━━━ Records for this exercise ━━━

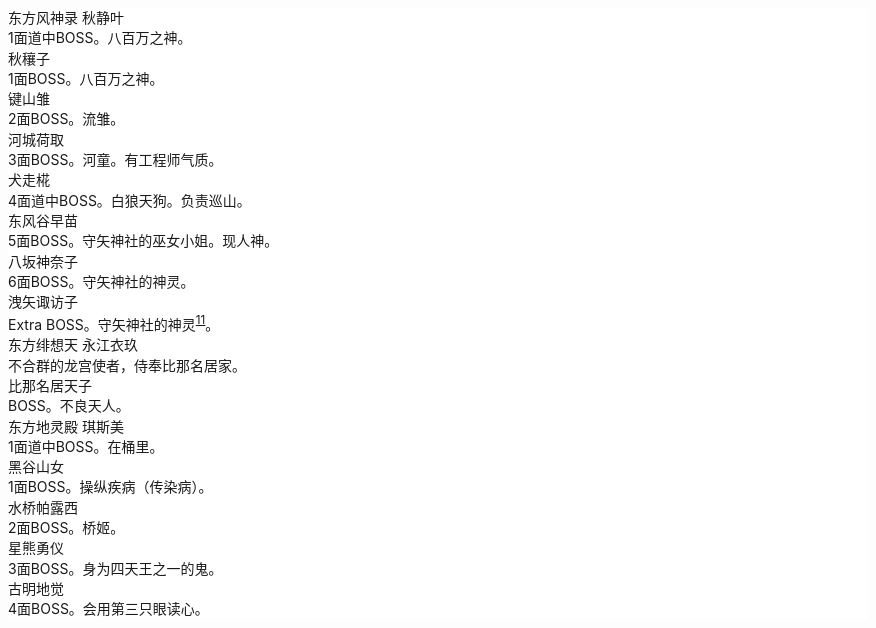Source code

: <td rowspan="8">东方风神录</td>
<td>秋静叶</td>
<td><div class="tt-zh tt-type-omake" lang="zh"><div class="poem">1面道中BOSS。八百万之神。</div></div>
</td></tr>
<tr>
<td>秋穰子</td>
<td><div class="tt-zh tt-type-omake" lang="zh"><div class="poem">1面BOSS。八百万之神。</div></div>
</td></tr>
<tr>
<td>键山雏</td>
<td><div class="tt-zh tt-type-omake" lang="zh"><div class="poem">2面BOSS。流雏。</div></div>
</td></tr>
<tr>
<td>河城荷取</td>
<td><div class="tt-zh tt-type-omake" lang="zh"><div class="poem">3面BOSS。河童。有工程师气质。</div></div>
</td></tr>
<tr>
<td>犬走椛</td>
<td><div class="tt-zh tt-type-omake" lang="zh"><div class="poem">4面道中BOSS。白狼天狗。负责巡山。</div></div>
</td></tr>
<tr>
<td>东风谷早苗</td>
<td><div class="tt-zh tt-type-omake" lang="zh"><div class="poem">5面BOSS。守矢神社的巫女小姐。现人神。</div></div>
</td></tr>
<tr>
<td>八坂神奈子</td>
<td><div class="tt-zh tt-type-omake" lang="zh"><div class="poem">6面BOSS。守矢神社的神灵。</div></div>
</td></tr>
<tr>
<td>洩矢诹访子</td>
<td><div class="tt-zh tt-type-omake" lang="zh"><div class="poem">Extra BOSS。守矢神社的神灵<sup id="cite_ref-11" class="reference"><a href="#cite_note-11">11</a></sup>。</div></div>
</td></tr>
<tr>
<td rowspan="2">东方绯想天</td>
<td>永江衣玖</td>
<td><div class="tt-zh tt-type-omake" lang="zh"><div class="poem">不合群的龙宫使者，侍奉比那名居家。</div></div>
</td></tr>
<tr>
<td>比那名居天子</td>
<td><div class="tt-zh tt-type-omake" lang="zh"><div class="poem">BOSS。不良天人。</div></div>
</td></tr>
<tr>
<td rowspan="8">东方地灵殿</td>
<td>琪斯美</td>
<td><div class="tt-zh tt-type-omake" lang="zh"><div class="poem">1面道中BOSS。在桶里。</div></div>
</td></tr>
<tr>
<td>黑谷山女</td>
<td><div class="tt-zh tt-type-omake" lang="zh"><div class="poem">1面BOSS。操纵疾病（传染病）。</div></div>
</td></tr>
<tr>
<td>水桥帕露西</td>
<td><div class="tt-zh tt-type-omake" lang="zh"><div class="poem">2面BOSS。桥姬。</div></div>
</td></tr>
<tr>
<td>星熊勇仪</td>
<td><div class="tt-zh tt-type-omake" lang="zh"><div class="poem">3面BOSS。身为四天王之一的鬼。</div></div>
</td></tr>
<tr>
<td>古明地觉</td>
<td><div class="tt-zh tt-type-omake" lang="zh"><div class="poem">4面BOSS。会用第三只眼读心。</div></div>
</td></tr>
<tr>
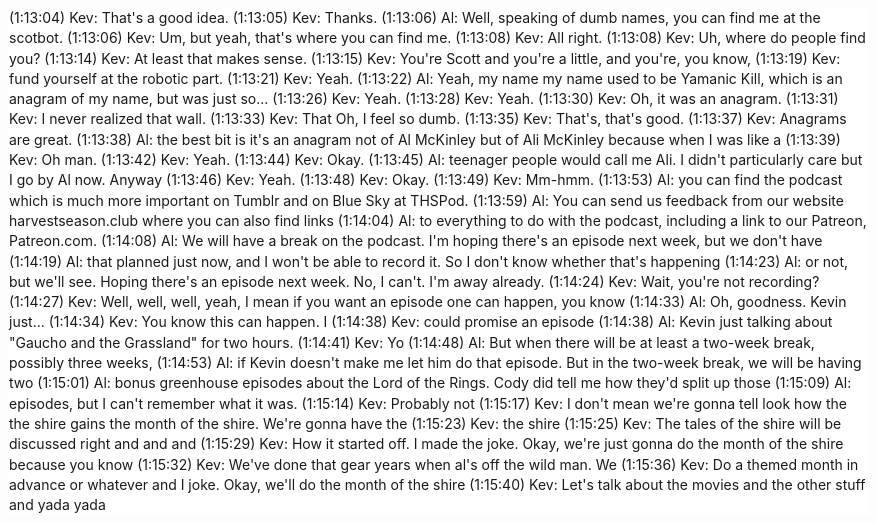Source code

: (1:13:04) Kev: That's a good idea.
(1:13:05) Kev: Thanks.
(1:13:06) Al: Well, speaking of dumb names, you can find me at the scotbot.
(1:13:06) Kev: Um, but yeah, that's where you can find me.
(1:13:08) Kev: All right.
(1:13:08) Kev: Uh, where do people find you?
(1:13:14) Kev: At least that makes sense.
(1:13:15) Kev: You're Scott and you're a little, and you're, you know,
(1:13:19) Kev: fund yourself at the robotic part.
(1:13:21) Kev: Yeah.
(1:13:22) Al: Yeah, my name my name used to be Yamanic Kill, which is an anagram of my name, but was just so...
(1:13:26) Kev: Yeah.
(1:13:28) Kev: Yeah.
(1:13:30) Kev: Oh, it was an anagram.
(1:13:31) Kev: I never realized that wall.
(1:13:33) Kev: That Oh, I feel so dumb.
(1:13:35) Kev: That's, that's good.
(1:13:37) Kev: Anagrams are great.
(1:13:38) Al: the best bit is it's an anagram not of Al McKinley but of Ali McKinley because when I was like a
(1:13:39) Kev: Oh man.
(1:13:42) Kev: Yeah.
(1:13:44) Kev: Okay.
(1:13:45) Al: teenager people would call me Ali. I didn't particularly care but I go by Al now. Anyway
(1:13:46) Kev: Yeah.
(1:13:48) Kev: Okay.
(1:13:49) Kev: Mm-hmm.
(1:13:53) Al: you can find the podcast which is much more important on Tumblr and on Blue Sky at THSPod.
(1:13:59) Al: You can send us feedback from our website harvestseason.club where you can also find links
(1:14:04) Al: to everything to do with the podcast, including a link to our Patreon, Patreon.com.
(1:14:08) Al: We will have a break on the podcast. I'm hoping there's an episode next week, but we don't have
(1:14:19) Al: that planned just now, and I won't be able to record it. So I don't know whether that's happening
(1:14:23) Al: or not, but we'll see. Hoping there's an episode next week. No, I can't. I'm away already.
(1:14:24) Kev: Wait, you're not recording?
(1:14:27) Kev: Well, well, well, yeah, I mean if you want an episode one can happen, you know
(1:14:33) Al: Oh, goodness. Kevin just...
(1:14:34) Kev: You know this can happen. I
(1:14:38) Kev: could promise an episode
(1:14:38) Al: Kevin just talking about "Gaucho and the Grassland" for two hours.
(1:14:41) Kev: Yo
(1:14:48) Al: But when there will be at least a two-week break, possibly three weeks,
(1:14:53) Al: if Kevin doesn't make me let him do that episode. But in the two-week break, we will be having two
(1:15:01) Al: bonus greenhouse episodes about the Lord of the Rings. Cody did tell me how they'd split up those
(1:15:09) Al: episodes, but I can't remember what it was.
(1:15:14) Kev: Probably not
(1:15:17) Kev: I don't mean we're gonna tell look how the the shire gains the month of the shire. We're gonna have the
(1:15:23) Kev: the shire
(1:15:25) Kev: The tales of the shire will be discussed right and and and
(1:15:29) Kev: How it started off. I made the joke. Okay, we're just gonna do the month of the shire because you know
(1:15:32) Kev: We've done that gear years when al's off the wild man. We
(1:15:36) Kev: Do a themed month in advance or whatever and I joke. Okay, we'll do the month of the shire
(1:15:40) Kev: Let's talk about the movies and the other stuff and yada yada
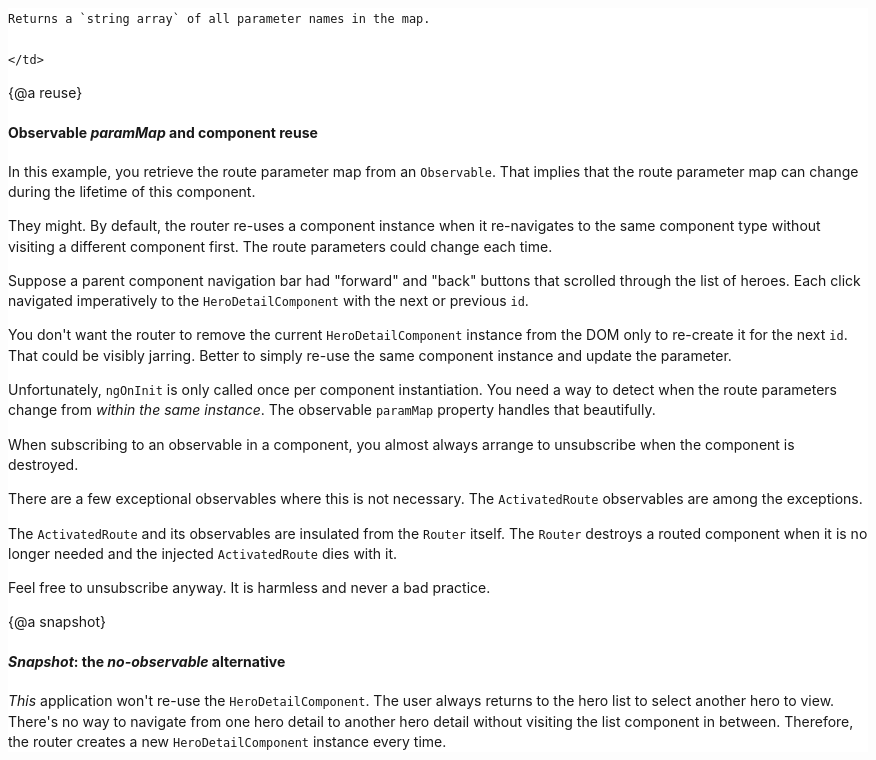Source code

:     Returns a `string array` of all parameter names in the map.

    </td>
  </tr>
</table>

{@a reuse}

#### Observable <i>paramMap</i> and component reuse

In this example, you retrieve the route parameter map from an `Observable`.
That implies that the route parameter map can change during the lifetime of this component.

They might. By default, the router re-uses a component instance when it re-navigates to the same component type
without visiting a different component first. The route parameters could change each time.

Suppose a parent component navigation bar had "forward" and "back" buttons
that scrolled through the list of heroes.
Each click navigated imperatively to the `HeroDetailComponent` with the next or previous `id`.

You don't want the router to remove the current `HeroDetailComponent` instance from the DOM only to re-create it for the next `id`.
That could be visibly jarring.
Better to simply re-use the same component instance and update the parameter.

Unfortunately, `ngOnInit` is only called once per component instantiation.
You need a way to detect when the route parameters change from _within the same instance_.
The observable `paramMap` property handles that beautifully.


<div class="alert is-helpful">



When subscribing to an observable in a component, you almost always arrange to unsubscribe when the component is destroyed.

There are a few exceptional observables where this is not necessary.
The `ActivatedRoute` observables are among the exceptions.

The `ActivatedRoute` and its observables are insulated from the `Router` itself.
The `Router` destroys a routed component when it is no longer needed and the injected `ActivatedRoute` dies with it.

Feel free to unsubscribe anyway. It is harmless and never a bad practice.


</div>



{@a snapshot}


#### _Snapshot_: the _no-observable_ alternative
_This_ application won't re-use the `HeroDetailComponent`.
The user always returns to the hero list to select another hero to view.
There's no way to navigate from one hero detail to another hero detail
without visiting the list component in between.
Therefore, the router creates a new `HeroDetailComponent` instance every time.
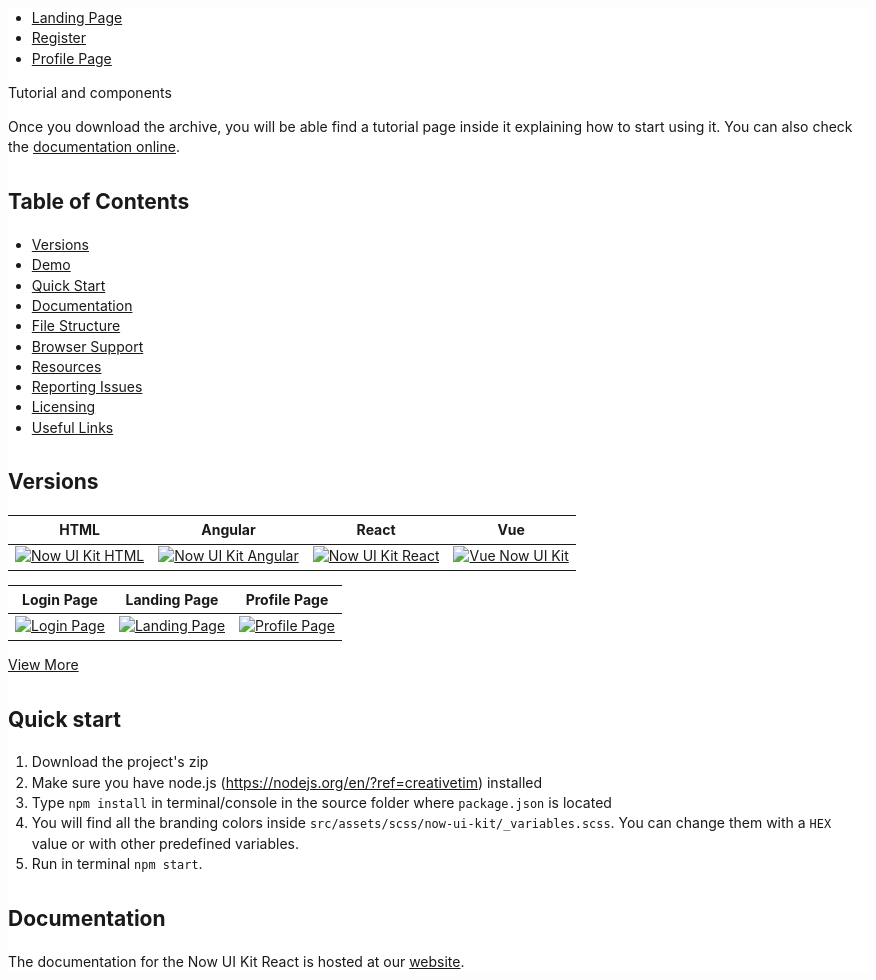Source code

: 
* [Landing Page](https://demos.creative-tim.com/now-ui-kit-react/#/landing-page?ref=nukr-github-readme)
* [Register](https://demos.creative-tim.com/now-ui-kit-react/#/register-page?ref=nukr-github-readme)
* [Profile Page](https://demos.creative-tim.com/now-ui-kit-react/#/profile-page?ref=nukr-github-readme)

Tutorial and components

Once you download the archive, you will be able find a tutorial page inside it explaining how to start using it. You can also check the [documentation online](https://demos.creative-tim.com/now-ui-kit-react/#/documentation/introduction?ref=nukr-github-readme).


## Table of Contents

* [Versions](#versions)
* [Demo](#demo)
* [Quick Start](#quick-start)
* [Documentation](#documentation)
* [File Structure](#file-structure)
* [Browser Support](#browser-support)
* [Resources](#resources)
* [Reporting Issues](#reporting-issues)
* [Licensing](#licensing)
* [Useful Links](#useful-links)

## Versions

| HTML | Angular | React | Vue |
| --- | --- | --- | --- |
| [![Now UI Kit HTML](https://raw.githubusercontent.com/creativetimofficial/public-assets/master/now-ui-kit/opt_nuk_thumbnail.jpg)](https://www.creative-tim.com/product/now-ui-kit?ref=nukr-github-readme)  | [![Now UI Kit Angular](https://raw.githubusercontent.com/creativetimofficial/public-assets/master/now-ui-kit-angular/opt_nuk_angular_thumbnail.jpg)](https://www.creative-tim.com/product/now-ui-kit-angular?ref=nukr-github-readme)  | [![Now UI Kit React](https://raw.githubusercontent.com/creativetimofficial/public-assets/master/now-ui-kit-react/opt_nuk_react_thumbnail.jpg)](https://www.creative-tim.com/product/now-ui-kit-react?ref=nukr-github-readme)  | [![Vue Now UI Kit](https://raw.githubusercontent.com/creativetimofficial/public-assets/master/vue-now-ui-kit/vue-now-ui-kit.jpg)](https://www.creative-tim.com/product/now-ui-kit-react?ref=nukr-github-readme)  

| Login Page | Landing Page | Profile Page  |
| --- | --- | ---  |
| [![Login Page](https://raw.githubusercontent.com/creativetimofficial/public-assets/master/now-ui-kit-react/login.png)](https://demos.creative-tim.com/now-ui-kit-react/#/login-page?ref=nukr-github-readme)  | [![Landing Page](https://raw.githubusercontent.com/creativetimofficial/public-assets/master/now-ui-kit-react/landing.png)](https://demos.creative-tim.com/now-ui-kit-react/#/landing-page?ref=nukr-github-readme)  | [![Profile Page](https://raw.githubusercontent.com/creativetimofficial/public-assets/master/now-ui-kit-react/profile.png)](https://demos.creative-tim.com/now-ui-kit-react/#/profile-page?ref=nukr-github-readme)  

[View More](https://demos.creative-tim.com/paper-kit-react/#/index?ref=nukr-github-readme)

## Quick start

1.  Download the project's zip
2.  Make sure you have node.js (<https://nodejs.org/en/?ref=creativetim>) installed
3.  Type `npm install` in terminal/console in the source folder where `package.json` is located
4.  You will find all the branding colors inside `src/assets/scss/now-ui-kit/_variables.scss`. You can change them with a `HEX` value or with other predefined variables.
5.  Run in terminal `npm start`.

## Documentation
The documentation for the Now UI Kit React is hosted at our [website](https://demos.creative-tim.com/now-ui-kit-react/#/documentation/introduction?ref=nukr-github-readme).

━━━

**Directions**
Out of the entries, pull every line that mentions "Landing".

**Result below**
* [Landing Page](https://demos.creative-tim.com/now-ui-kit-react/#/landing-page?ref=nukr-github-readme)
| Login Page | Landing Page | Profile Page  |
| [![Login Page](https://raw.githubusercontent.com/creativetimofficial/public-assets/master/now-ui-kit-react/login.png)](https://demos.creative-tim.com/now-ui-kit-react/#/login-page?ref=nukr-github-readme)  | [![Landing Page](https://raw.githubusercontent.com/creativetimofficial/public-assets/master/now-ui-kit-react/landing.png)](https://demos.creative-tim.com/now-ui-kit-react/#/landing-page?ref=nukr-github-readme)  | [![Profile Page](https://raw.githubusercontent.com/creativetimofficial/public-assets/master/now-ui-kit-react/profile.png)](https://demos.creative-tim.com/now-ui-kit-react/#/profile-page?ref=nukr-github-readme)  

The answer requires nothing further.